Ante esa respuesta, no puedo evitar lanzarme a él, esperando hacerle tambalear cuando menos, pero no, me coge con facilidad, aún llevando su mochila colgada de un brazo. Es bastante más fuerte de lo que cualquier se esperaría al verle tan delgado.

 

--Está bien, no me voy a quejar si me llevas así-admito apoyando mi mejilla en su espalda.

--¿Tengo pinta de mula de carga?

--La verdad es que más bien de rana...

 

Se detiene y suelta sus brazos para que acabe de nuevo en el suelo. Esta vez la imitación de mirada asesina va a dirigida a mí.

 

--¿Acabas de decir que tengo cara de rana?

--¿Yo? ¡Nunca!-me llevo una mano al pecho para acompañar a mi tono de voz dramático.

--Me parece que he encontrado una nueva compañera de gimnasio para el resto de mi vida-comenta mientras se dirige a la puerta, abriéndola para mí con una gran sonrisa.

--Lo llevas claro, cariño-doy unas palmaditas en su pecho cuando salgo por la puerta. Escucho cómo él ríe por lo bajo mientras me sigue, dejando la puerta cerrada y con la llave echada.

 

Al salir a la calle, siento cómo todo el frío del invierno se ve agravado por la humedad que dejó la tormenta de anoche. De inmediato me rodeo con mis brazos, ya que el frío se cuela por mi jersey y mis dos camisetas, debería haber cogido el abrigo. Apenas segundos después, siento como Harry intenta meterme una sudadera por la cabeza.

 

--¿Mejor?-pregunta cuando estoy finalmente abrigada. Las mangas me cuelgan por los brazos y me queda sobre los muslos.

--Deberías ponértela tú-respondo al repasar con la mirada su ropa.

--Siempre llevo dos-responde mientras saca una segunda de la mochila. Se la pone sobre la chaqueta que ya lleva con un gesto rápido-¿Vamos?

--No me queda más opción-es lo único que respondo, con un suspiro largo.

 

Él ríe por lo bajo mientras pasa un brazo por mi cintura, pegándome a él. De esta manera empezamos a caminar por la fría y solitaria calle. Apenas está amaneciendo, y eso solo causa más quejas en mí..

 

--¿Por qué me odias, Harry?-pregunto restregándome un ojo-ni siquiera me has dejado lavarme la cara. Voy hecha un Cristo.

--Vas preciosa, no te preocupes que nadie te dirá lo contrario-confirma antes de dejar un beso en la cima de mi cabeza.

 

Dejo las quejas a un lado para simplemente gemir lastimeramete a cada paso que vamos. a Harry no parece molestarle, sino que más bien le hace gracia, ya que no borra su sonrisa ni por un momento y de vez en cuando se ríe.

 

--¿Para qué necesitáis ir a un gimnasio?-pregunto cuando me canso de quejarme.

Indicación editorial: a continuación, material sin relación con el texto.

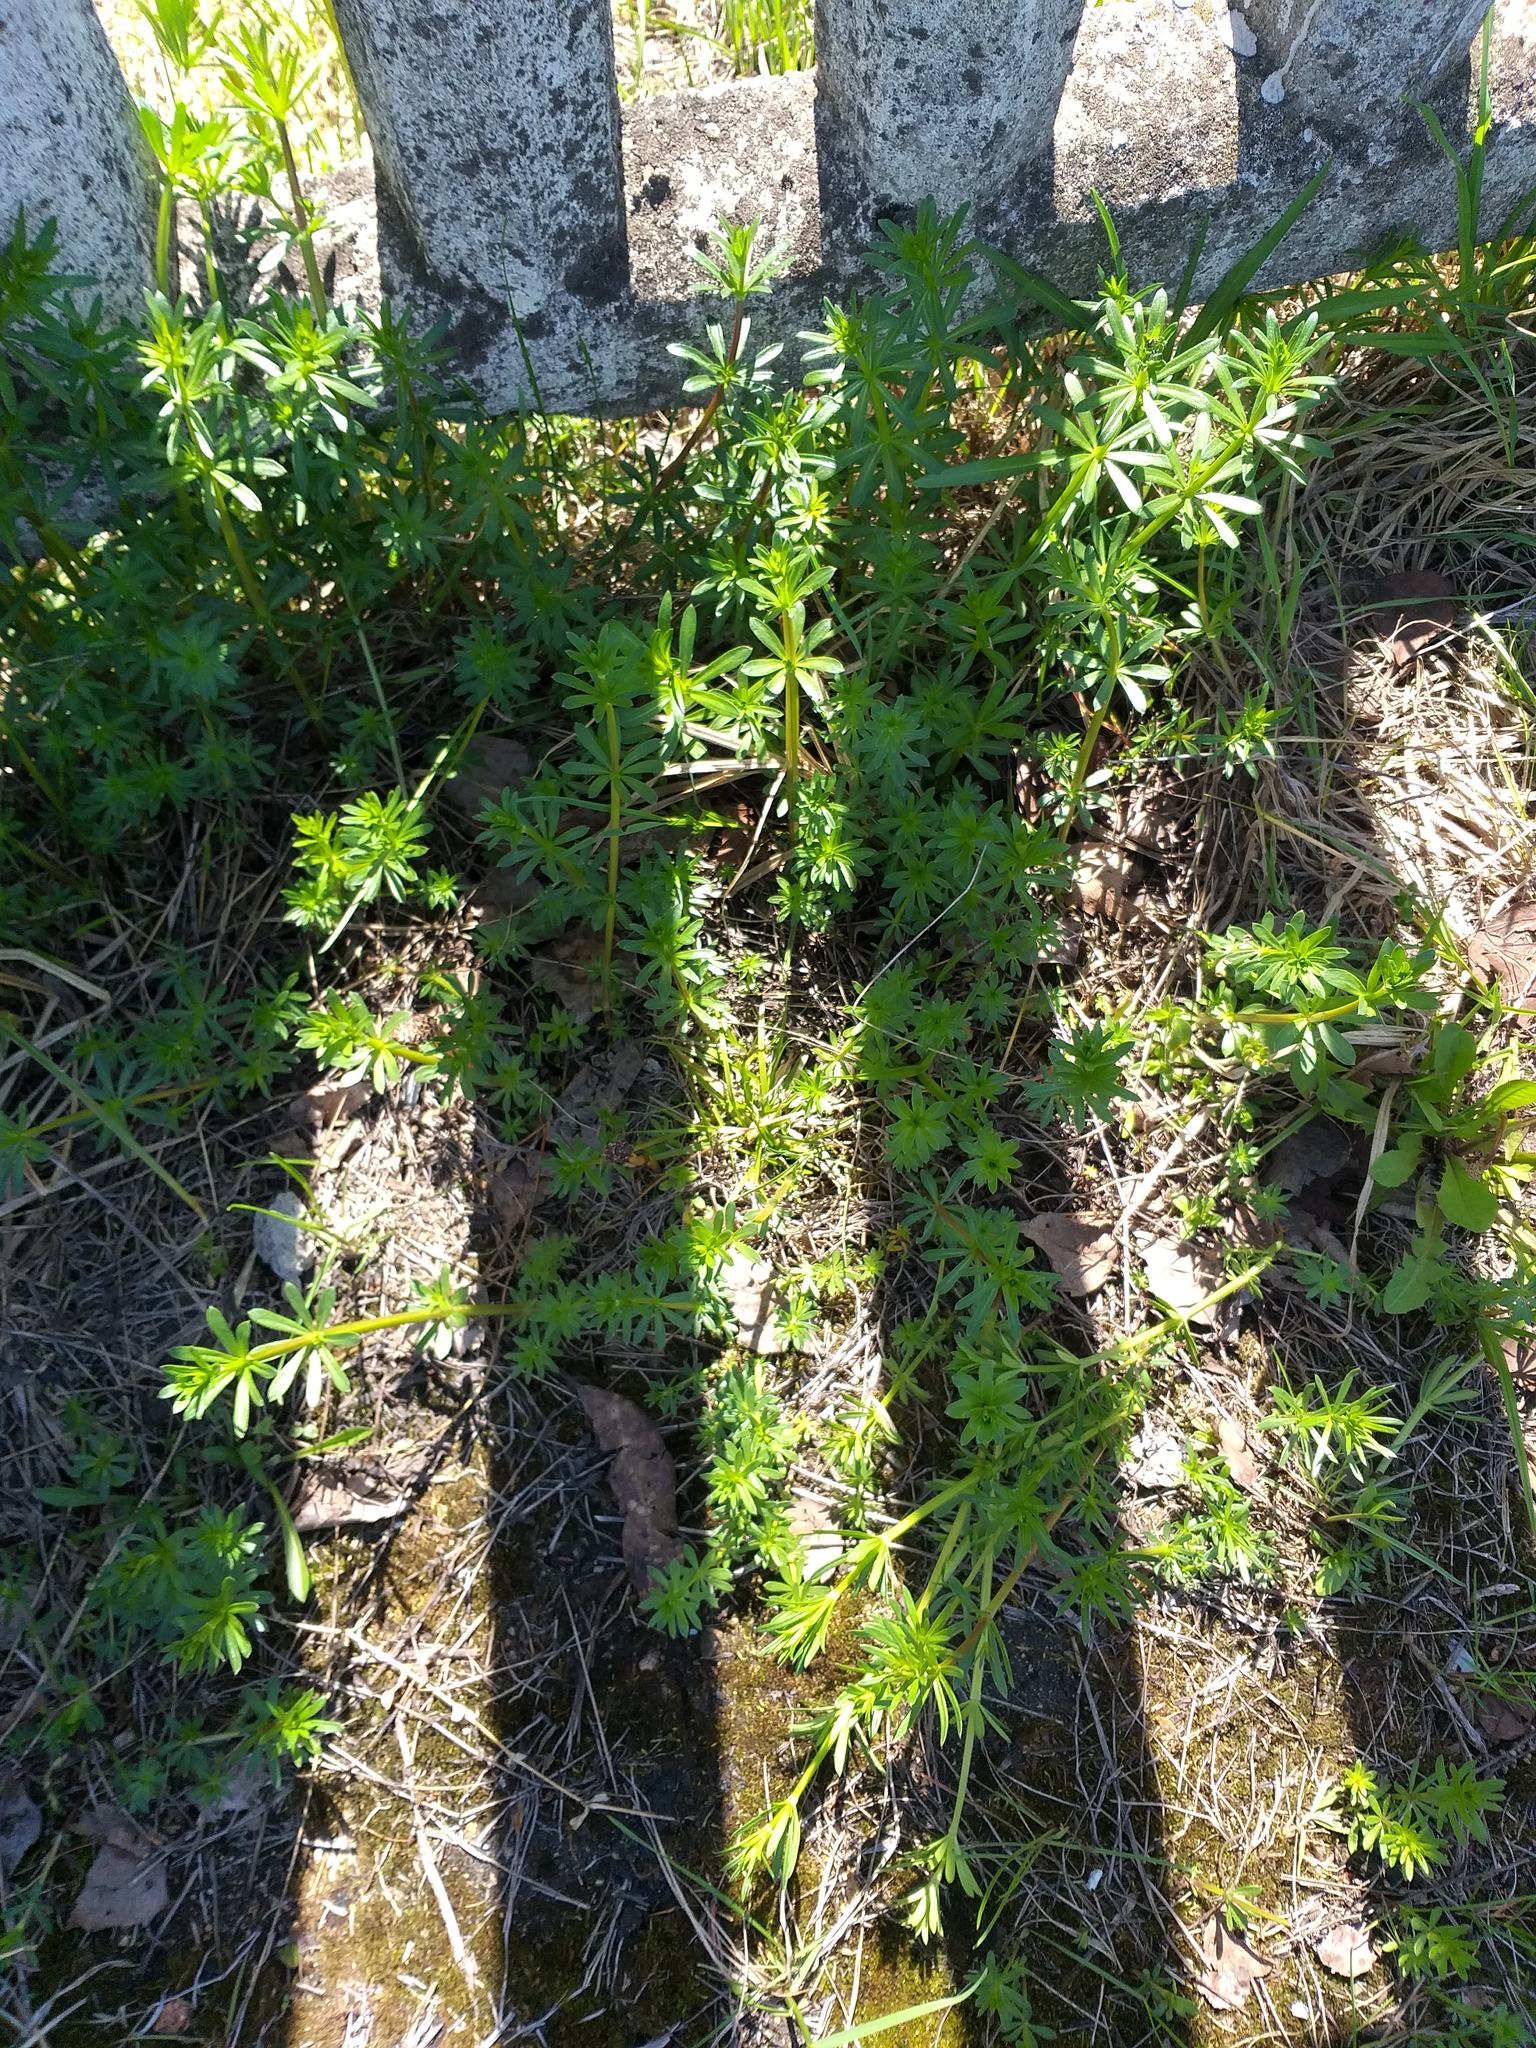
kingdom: Plantae
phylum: Tracheophyta
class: Magnoliopsida
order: Gentianales
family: Rubiaceae
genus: Galium
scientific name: Galium mollugo
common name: Hedge bedstraw
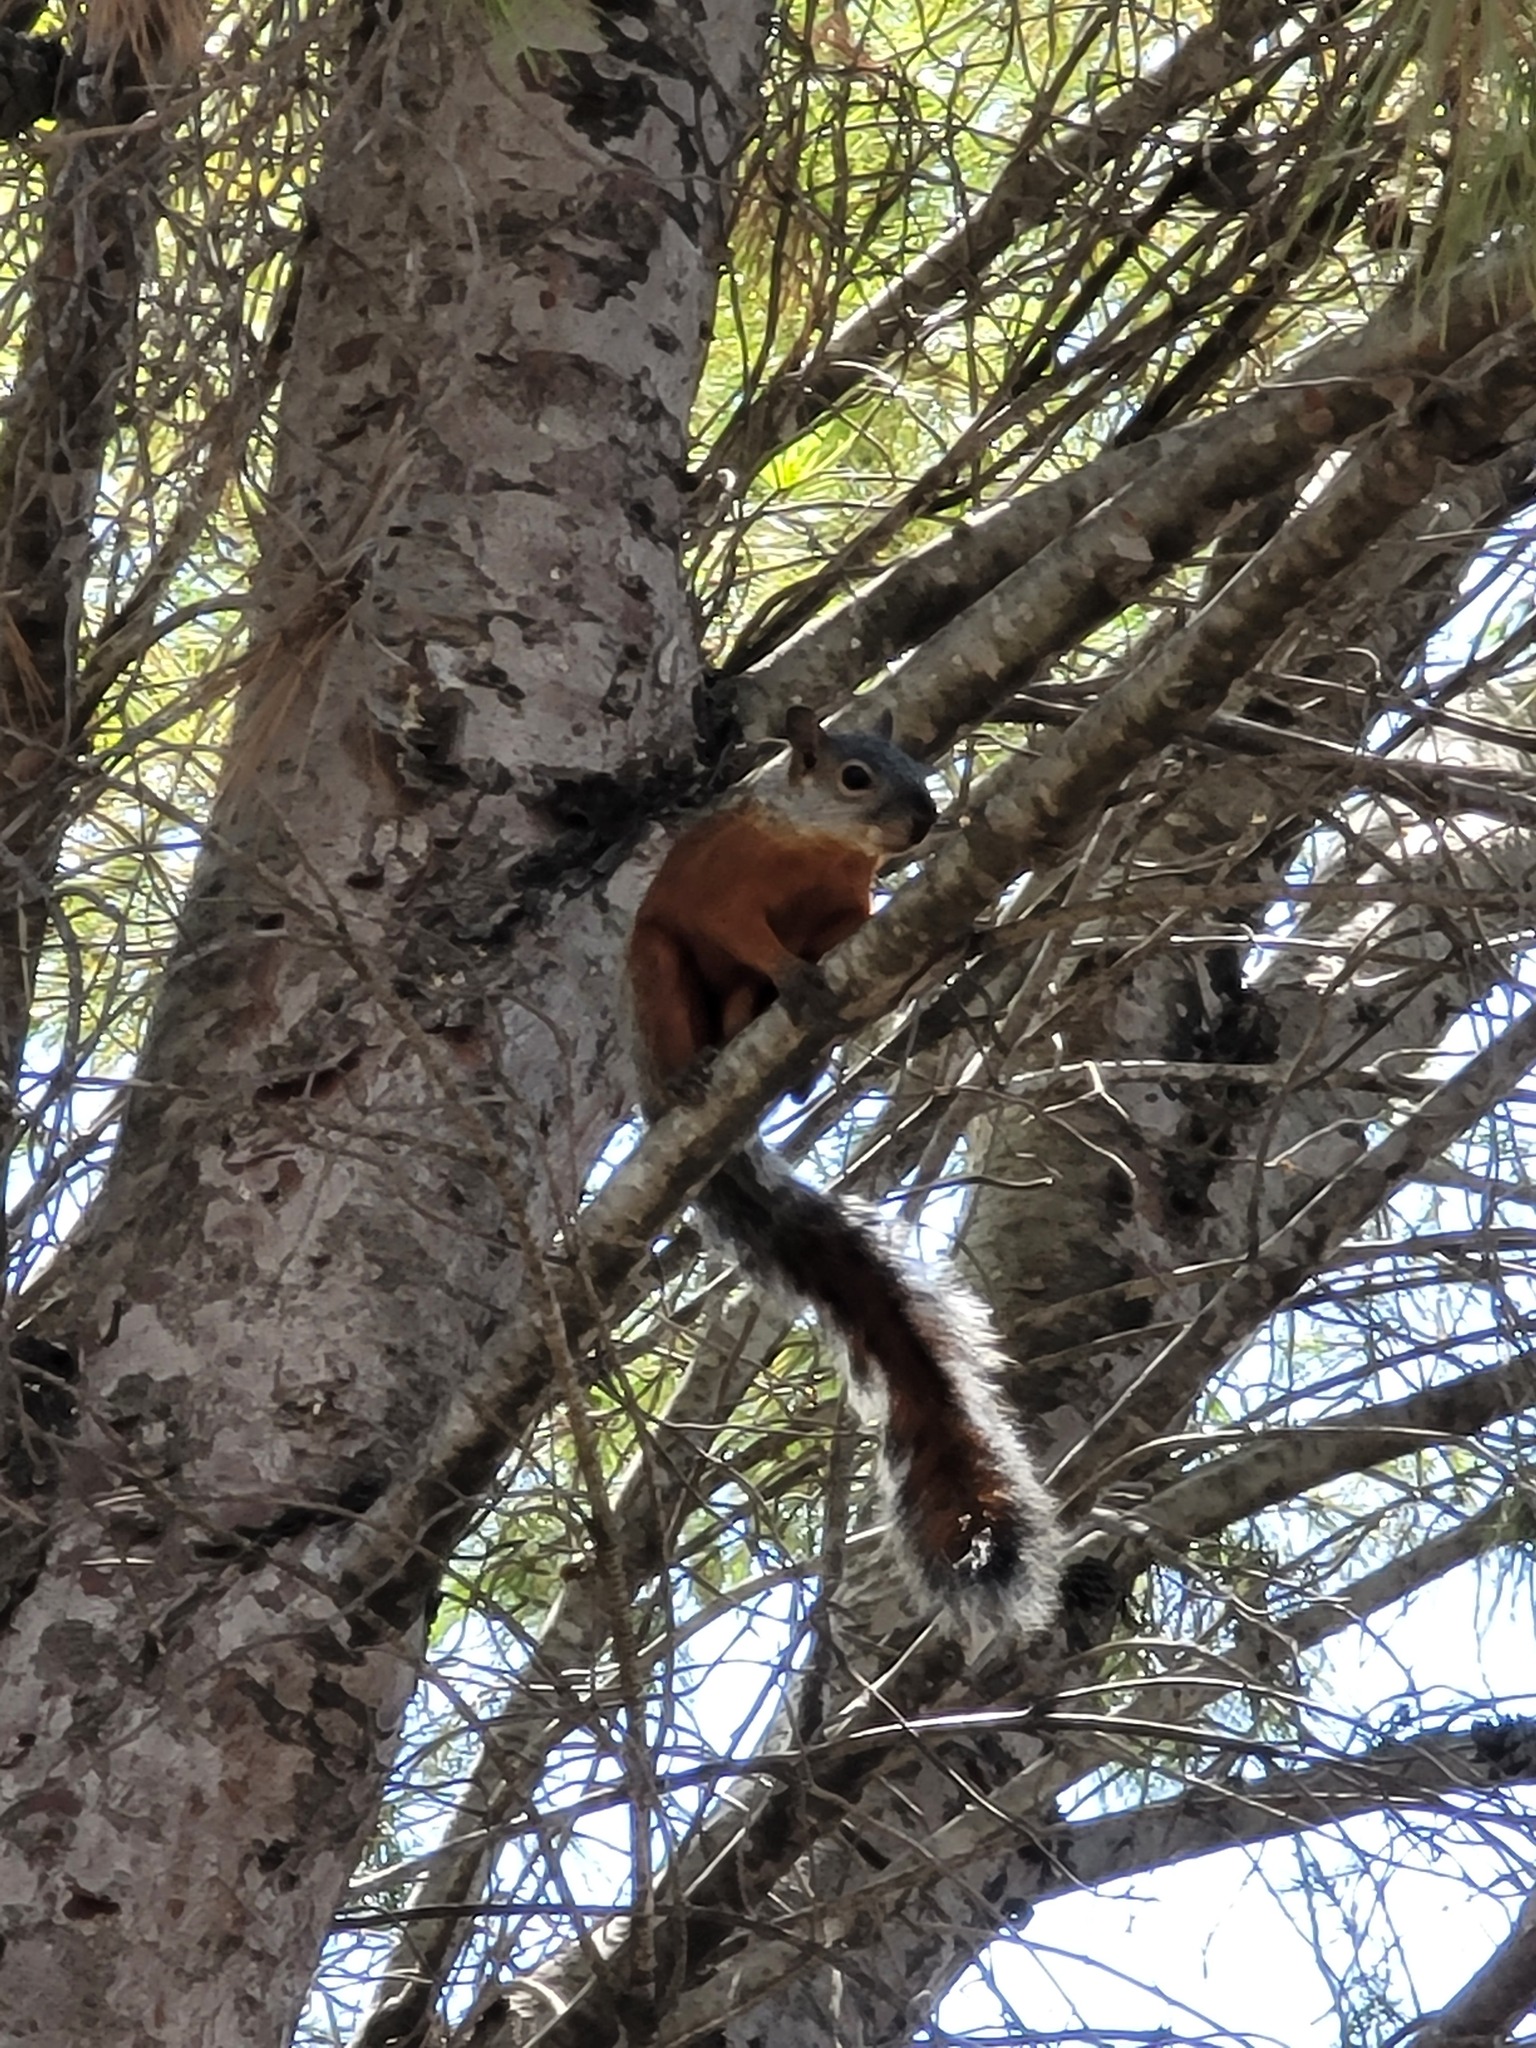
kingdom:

--Para estar en forma, poder aguantar los conciertos, evitar que se nos lleven por delante con facilidad las fans... Además de que tampoco nos molesta estar macizos, todo hay que admitirlo-responde a todo con gracia.

--Superficial-ruedo los ojos, pero de nuevo, no hay molestia por su parte.

--Aquí es-se detiene frente a unas escaleras de un rojo que en algún momento, fue brillante, allá por los setenta por lo menos. 

 

La verdad es que me inspira poca confianza tal entrada, pero Harry se limita a coger mi mano y a tirar de ella hacia abajo. Tras unas puertas metálicas del mismo rojo vahído que el de las escaleras, hay un gimnasio con más vida de que la podría esperarme a estas horas. A primera vista, solo veo hombres, y ninguno menor de cuarenta. A mi hermano parece encantarle el ambiente.

 

--¡Hola Styles!-se oye gritar a alguien. Yo pego un bote ante la sorpresa, y un par de tíos sudados se ríen. Pese a estar en clara desventaja, les dedico una mirada de asco al reírse de mí, que para mi sorpresa, solo causa más risas, solo que bajas y mirando hacia otro lado.

--¡Hola Rob!-responde éste con una sonrisa levantando la mano izquierda en forma de saludo.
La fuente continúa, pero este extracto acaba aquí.